John Tinpe, who is a candidate for the ANC2C 03 seat currently held by Doris Brooks, now has a website. It can be found here.
Views on local and world events and daily life from a "hot spot" in the Shaw district of Washington, DC. "All politics is local." -- Tip O'Neill "But some politics is really, really local." --DaddyFiveOh
John Tinpe, who is a candidate for the ANC2C 03 seat currently held by Doris Brooks, now has a website. It can be found here.
No posts recently because I was away and then catching up.
I'm not sure what's happening with Bundy Park. I spoke with one of the ladies who walk around the park in the morning last weekend. She said people are still taking dogs into the field despite the signs saying that is prohibited and someone seems to be taking down the signs. Also, some owners are still not picking up after their dogs. She also said that the walkers were afraid of the unleashed dogs and that she had been attacked or at least rushed by dogs a couple of times. I saw her a couple of days later and asked how things were going, and she said she thought it was a little better.
I still think it's a shame that both walkers and dog owners couldn't share the space, but there really is no excuse for not picking up the poop. Also, dog owners may know their pets, but to other people the same animals can look pretty scary--particularly big dogs not on leashes. I think it would be great to have a dedicated dog park, but in the meantime I think it behooves everyone to abide by the rules. I don't know if signs have been disappearing, but I only saw one on the fence this morning.
In my view, both groups have valid points to make, so why not try to engage each other in a dialogue instead of splitting into hostile camps. I think these little contacts can do a lot to reduce suspicions and quell unfounded rumors.
About the one-way street, there is a flyer being circulated by ANC incumbents Thorpe, Brooks, and Curtis, and candidate Sutherland, which implies, among other things, that the plan to make O Street between 6th and 9th one-way was part of an opposition conspiracy. The flyer says: "Look at what happened in the 600 block of O Streets, when they tried to turn it into a one-way street. We had no warning, no knowledge what-so-ever, about a one way street until we saw the signs going up; not only was the residents not notified, neither was the ANC representatives, that's how much they respect us. Because of calls made to DDot from our ANC representatives (Leroy Joseph Thorpe, Jr., Doris Brooks, Barbara Curtis) along with Mary Sutherland and residents of the affected communities, you will notice that the one-way street signs have come down. At least now we will have a say as to whether O Street is one-way or not, which is what should have been done at the beginning. SECRETS!"

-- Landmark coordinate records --

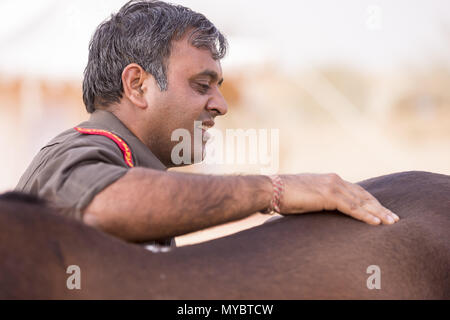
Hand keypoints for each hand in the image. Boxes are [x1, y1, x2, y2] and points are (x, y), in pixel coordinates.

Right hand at [279, 173, 399, 224]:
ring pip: (361, 201)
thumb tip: (323, 211)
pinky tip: (376, 223)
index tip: (381, 211)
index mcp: (330, 179)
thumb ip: (320, 201)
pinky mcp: (329, 195)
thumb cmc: (285, 195)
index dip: (370, 202)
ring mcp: (332, 186)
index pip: (356, 191)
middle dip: (380, 207)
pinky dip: (366, 216)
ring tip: (391, 222)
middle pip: (363, 195)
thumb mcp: (307, 197)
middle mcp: (335, 180)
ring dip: (378, 213)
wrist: (272, 189)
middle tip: (394, 218)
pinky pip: (352, 207)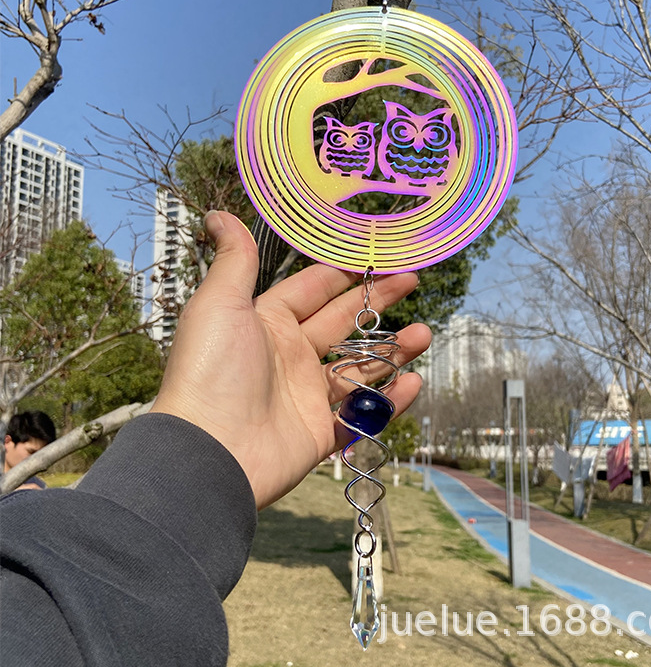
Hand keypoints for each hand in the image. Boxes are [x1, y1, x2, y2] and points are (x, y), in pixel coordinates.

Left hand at [151, 211, 430, 509]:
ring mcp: (306, 396)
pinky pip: (363, 413)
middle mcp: (289, 356)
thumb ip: (235, 260)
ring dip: (393, 351)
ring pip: (360, 368)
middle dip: (378, 301)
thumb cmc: (211, 370)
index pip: (313, 289)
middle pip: (343, 322)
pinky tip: (413, 383)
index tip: (377, 255)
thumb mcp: (220, 304)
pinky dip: (390, 401)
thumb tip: (220, 215)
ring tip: (424, 334)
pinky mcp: (320, 433)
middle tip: (412, 280)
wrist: (209, 451)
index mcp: (268, 322)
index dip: (344, 272)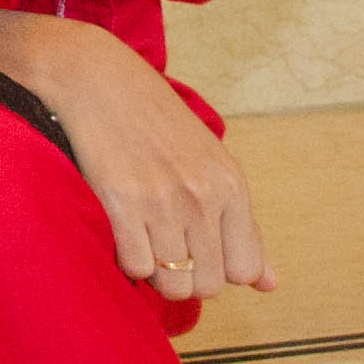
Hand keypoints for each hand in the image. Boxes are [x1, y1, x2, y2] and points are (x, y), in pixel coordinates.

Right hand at [0, 6, 273, 303]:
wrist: (94, 78)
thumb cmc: (153, 121)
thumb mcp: (211, 165)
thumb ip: (241, 226)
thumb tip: (269, 285)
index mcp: (231, 186)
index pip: (245, 270)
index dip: (219, 272)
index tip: (195, 254)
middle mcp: (202, 197)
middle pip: (208, 284)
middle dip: (185, 277)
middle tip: (163, 248)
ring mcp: (162, 201)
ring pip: (172, 283)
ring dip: (155, 273)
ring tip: (142, 242)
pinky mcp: (120, 202)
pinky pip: (135, 267)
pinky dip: (126, 261)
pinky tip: (120, 233)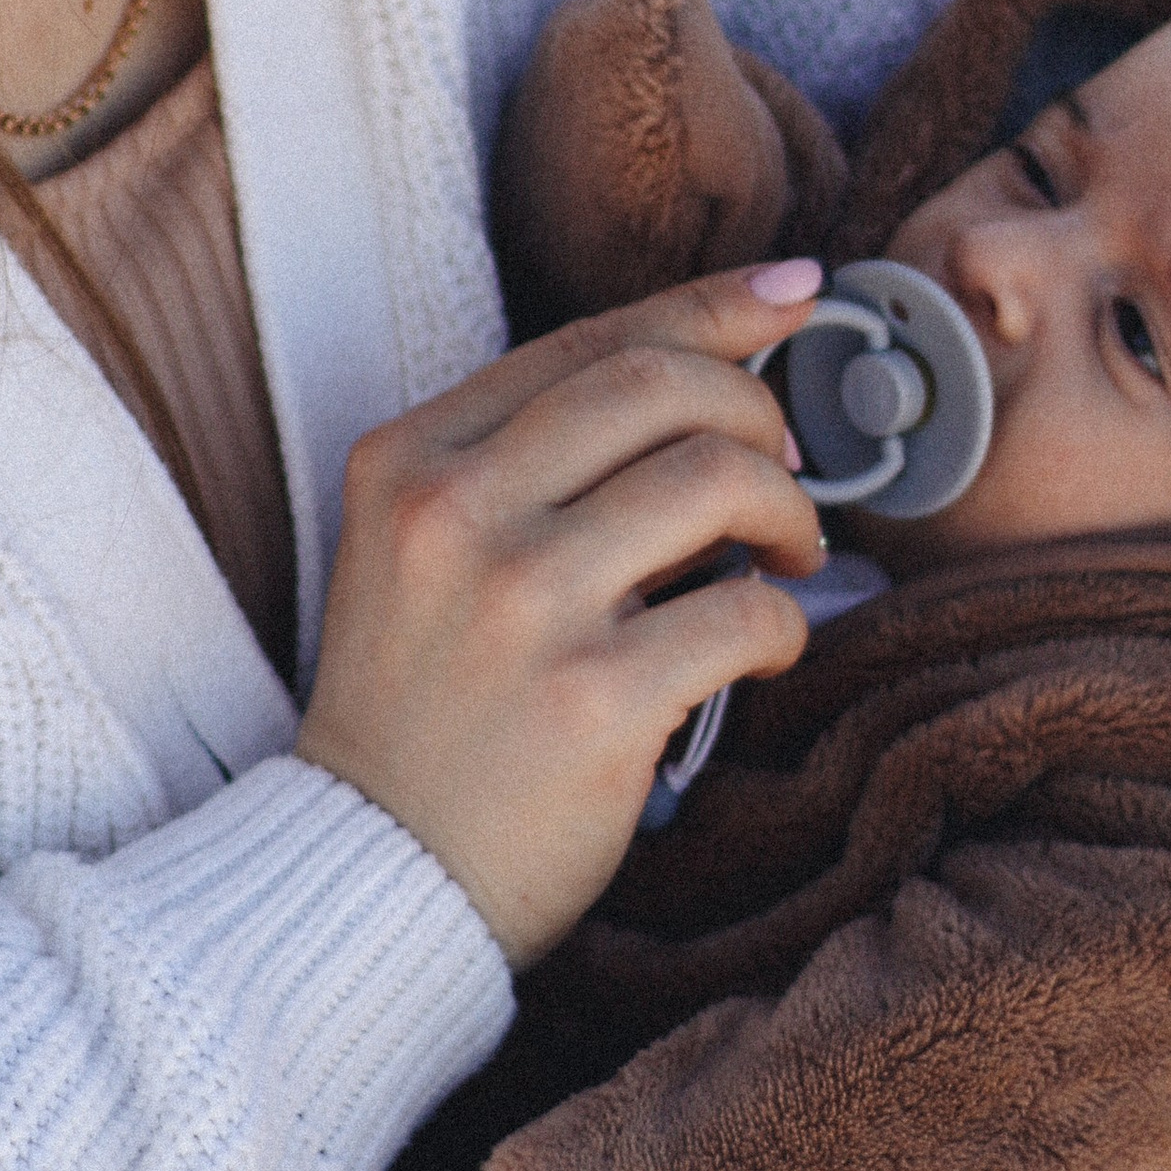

-- Task statement --
Reproduce the Shaw blog post from "In my view, both" up to and including "quell unfounded rumors.", switching "dialogue" to "conversation".

-- Response box --
In my view, both groups have valid points to make, so why not try to engage each other in a conversation instead of splitting into hostile camps. I think these little contacts can do a lot to reduce suspicions and quell unfounded rumors.